The one sentence that explains everything
Both account types let your investments grow without being taxed along the way. The only difference is when the IRS takes its bite:
- Traditional: tax break now, taxes later. Contributions are pre-tax (they reduce this year's taxable income); withdrawals in retirement are taxed as income.
- Roth: taxes now, tax break later. Contributions come from after-tax money (no break today); qualified withdrawals in retirement — including all the growth — are completely tax-free.
So the entire decision compresses to one question:
Is your tax rate higher today, or will it be higher when you withdraw?
- Higher rate today → traditional wins (dodge the high rate now, pay a lower one later).
- Higher rate in retirement → Roth wins (pay the low rate now, dodge the high one later).
- Same rate both times → mathematically a tie.
Why "Roth early, traditional later" is the classic advice
Early in your career you're probably in the 12% or 22% bracket — likely the lowest tax rates of your working life. Paying tax now at 12% to never pay tax on decades of growth is a bargain. Later, in your peak-earning 40s and 50s at 32%+, flipping to traditional to grab the big deduction makes sense.
401(k) vs IRA: same flavors, different containers
The Roth/traditional choice applies to two different containers you should know:
| 401(k) | IRA (Individual Retirement Account) | |
|---|---|---|
| Who sets it up | Your employer | You (at any brokerage, ~10 minutes) |
| 2025 contribution limit | $23,500 | $7,000 |
| Employer match | Often, yes | Never |
| Investment menu | Limited list | Almost anything |
| Roth income limit | None | Roth IRA phases out at higher incomes (starting ~$150k single in 2025) |
A very common, very solid early-career setup:
- Contribute to the 401(k) up to the full employer match (free money first — lesson 1).
- Open a Roth IRA and work toward its $7,000 limit (low bracket now = cheap Roth dollars, plus better fund choices).
- More to save?

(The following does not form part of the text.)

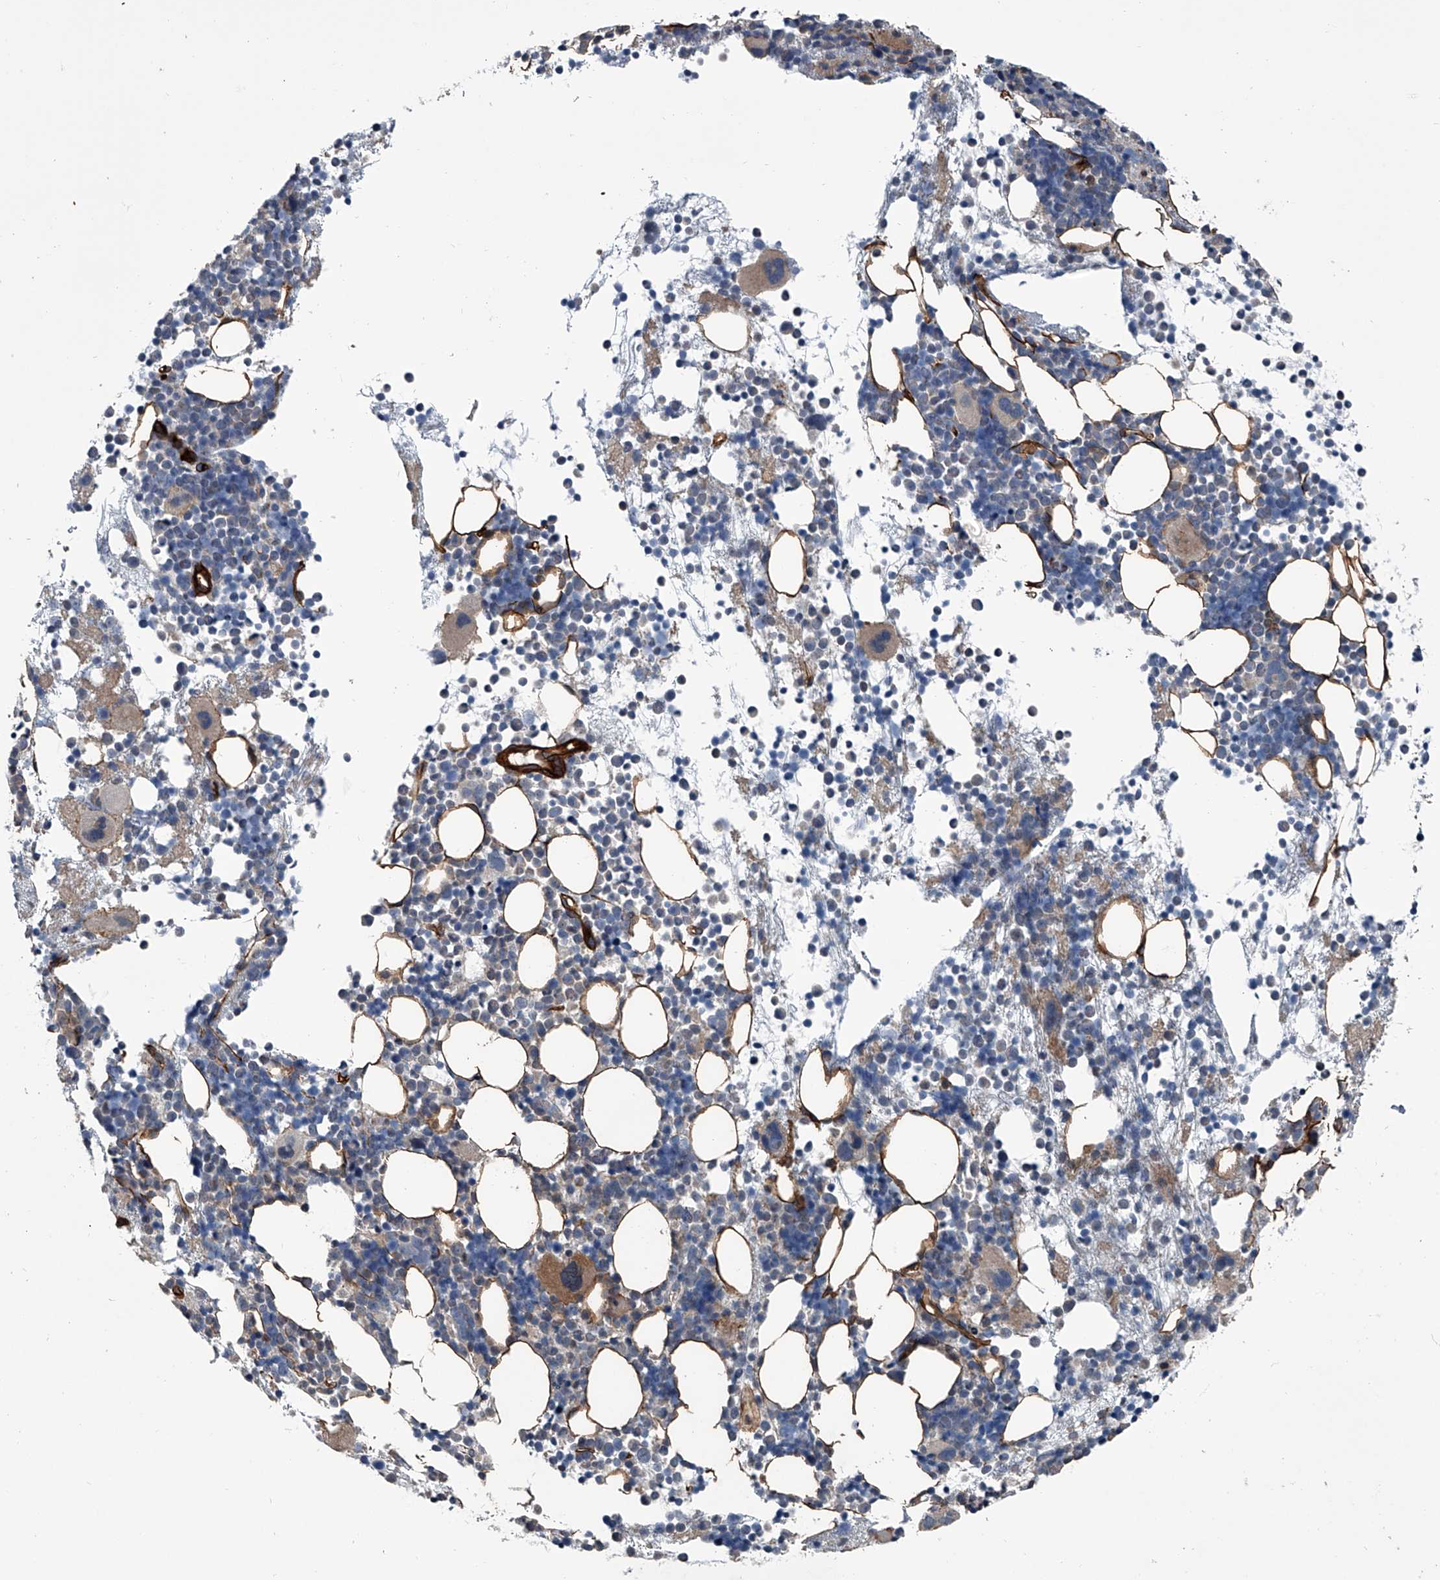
{"staining": {"intensity": "moderate", "quantity": "<25%", "location": "cytoplasmic/membranous"}, "tissue": "bone marrow", "cell_type": "Hematopoietic cells", "image_type": "normal", "snomed": [{"axis": "morphology", "description": "Normal tissue, NOS"}, {"axis": "topography", "description": "Bone marrow"}], "caption": "Normal bone marrow shows moderate cytoplasmic/membranous expression in about <25% of hematopoietic cells, visualized by immunohistochemistry.", "gene": "LDLRAD2", "patient": {"sex": "female", "age": 57}}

Go back and raise the 401(k) percentage.
Two more Roth perks worth knowing
- Flexibility escape hatch: Roth IRA contributions (not growth) can be withdrawn anytime, tax- and penalty-free. It shouldn't be your emergency fund — but it means the "what if I need it before 59½?" fear is weaker than people think.
- No forced withdrawals: Roth IRAs have no required minimum distributions during your lifetime; traditional accounts force taxable withdrawals starting in your 70s.